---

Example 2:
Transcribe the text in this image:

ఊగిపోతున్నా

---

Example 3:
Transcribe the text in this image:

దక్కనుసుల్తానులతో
★ ★ ★
Nothing in the records should be left out; write all of them out again exactly.

OUTPUT FOR THIS TASK:
---

Example 2:
Transcribe the text in this image:

ఊగిపోతున్నా

---

Example 3:
Transcribe the text in this image:

దక్కనుసుల్తానులతో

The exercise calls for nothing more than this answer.